Is there anyone reading this who really believes accepting the Mexican ID is a good idea?
 
America generously admits more legal immigrants yearly than do all the countries of the world combined. There are millions of would-be Americans respectfully and patiently waiting in lines around the world, some for many years. Yet we snub them while we coddle those who break into our country and commit multiple misdemeanors and felonies to perpetuate themselves here. (It is a felony, for example, to use false documents.)
 
Local resident Marlene Guerrero is a naturalized U.S. citizen.

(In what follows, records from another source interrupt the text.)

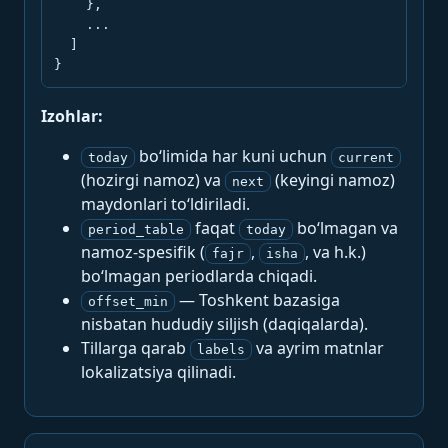
    },

    ...

  ]

}
Izohlar:
bo‘limida har kuni uchun
today
current
(hozirgi namoz) va
(keyingi namoz)
next
maydonlari to‘ldiriladi.
faqat
bo‘lmagan va
period_table
today
namoz-spesifik (
,
, va h.k.)
fajr
isha
bo‘lmagan periodlarda chiqadi.
— Toshkent bazasiga
offset_min
nisbatan hududiy siljish (daqiqalarda).
Tillarga qarab
va ayrim matnlar
labels
lokalizatsiya qilinadi.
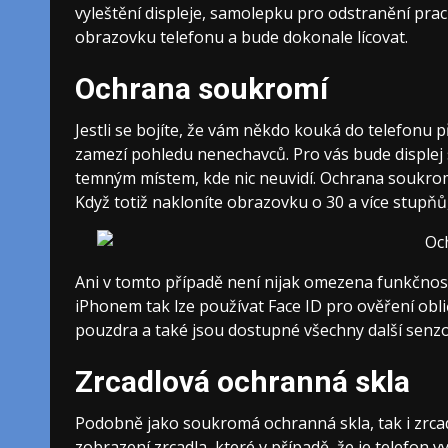
vyleštění displeje, samolepku pro odstranění prac
obrazovku telefonu a bude dokonale lícovat.
Ochrana soukromí
Jestli se bojíte, že vám někdo kouká do telefonu 
zamezí pohledu nenechavců. Pro vás bude displej st
temným místem, kde nic neuvidí. Ochrana soukro
Když totiž nakloníte obrazovku o 30 a více stupňů,
Ani v tomto případě není nijak omezena funkčnost
iPhonem tak lze používat Face ID pro ověření obl
pouzdra a také jsou dostupné všechny další senzo
Zrcadlová ochranná skla
Podobně jako soukromá ochranná skla, tak i
zrca
zobrazení zrcadla, které v případě, že je telefon 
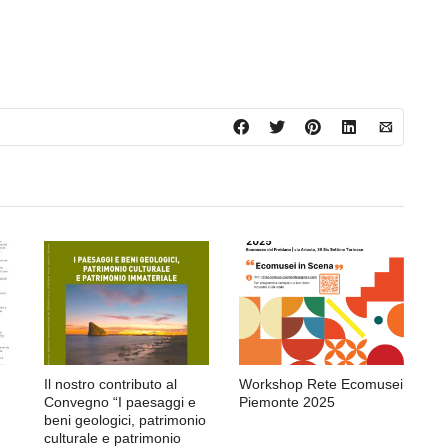
Il nostro contributo al
Workshop Rete Ecomusei
Convegno “I paesaggi e
Piemonte 2025
beni geologici, patrimonio
culturale e patrimonio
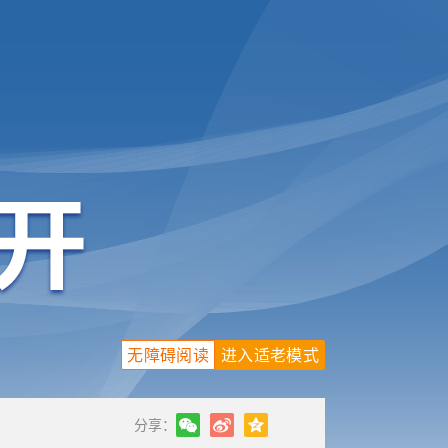
无障碍阅读
进入适老模式
分享：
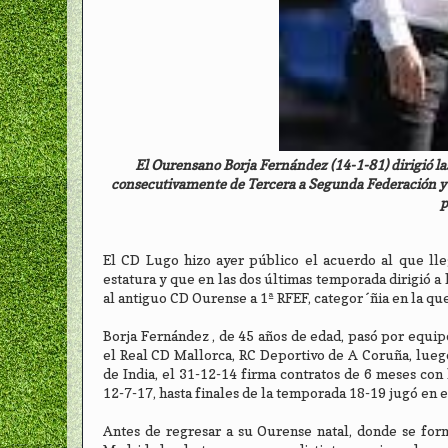
El Ourensano Borja Fernández (14-1-81) dirigió la
consecutivamente de Tercera a Segunda Federación y d
p
El CD Lugo hizo ayer público el acuerdo al que lle
estatura y que en las dos últimas temporada dirigió a
al antiguo CD Ourense a 1ª RFEF, categor´ñia en la qu
Borja Fernández , de 45 años de edad, pasó por equip
el Real CD Mallorca, RC Deportivo de A Coruña, luego
de India, el 31-12-14 firma contratos de 6 meses con 
12-7-17, hasta finales de la temporada 18-19 jugó en e
Antes de regresar a su Ourense natal, donde se for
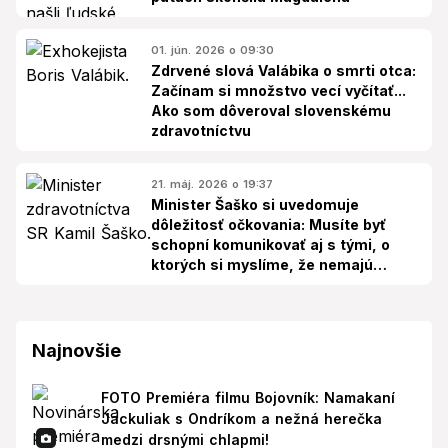
01. jún. 2026 o 09:30
Zdrvené slová Valábika o smrti otca:
Začínam si množstvo vecí vyčítať...
Ako som dôveroval slovenskému
zdravotníctvu
21. máj. 2026 o 19:37
Minister Šaško si uvedomuje
dôležitosť očkovania: Musíte byť
schopní komunikovať aj s tými, o
ktorých si myslíme, že nemajú
pravdu
Najnovšie
FOTO Premiéra filmu Bojovník: Namakaní
Jackuliak s Ondríkom a nežná herečka
medzi drsnými chlapmi!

Drawing on her personal experience, she plaintively asks, "Can you imagine how hurtful and disheartening it is when people play by the rules only to see those who illegally jumped the line and bullied their way to the front now being rewarded with what amounts to a de facto amnesty?"
 
A growing body of legal opinion and analysis suggests accepting the matricula card may violate federal law in part by infringing on federal authority to set immigration and foreign policy. The Colorado Alliance for Immigration Reform (www.cairco.org) will soon be filing a formal complaint with the U.S. attorney against Denver's Mayor Webb for ordering his city departments to accept the card.
 
Polls show Coloradans overwhelming oppose local governments' accommodating the presence of illegals. There is no reason to believe the citizens and legal residents of Boulder are any more inclined to want their security compromised, their city put in legal jeopardy, their City Council acting incautiously. Nor are they necessarily more likely to want to embrace lawbreakers while rejecting those who faithfully did all we asked of them.
 
The Republic of Boulder has traditionally distinguished itself as a promoter of progressive ideas. Accepting the bogus matricula card would not be progressive, prudent, ethical or compassionate. Indeed, it would be a reckless, dangerous game of pretend, and the emperor's clothes would never have been so admired.
 
Mike McGarry is a spokesman for the Lakewood-based Colorado Alliance for Immigration Reform.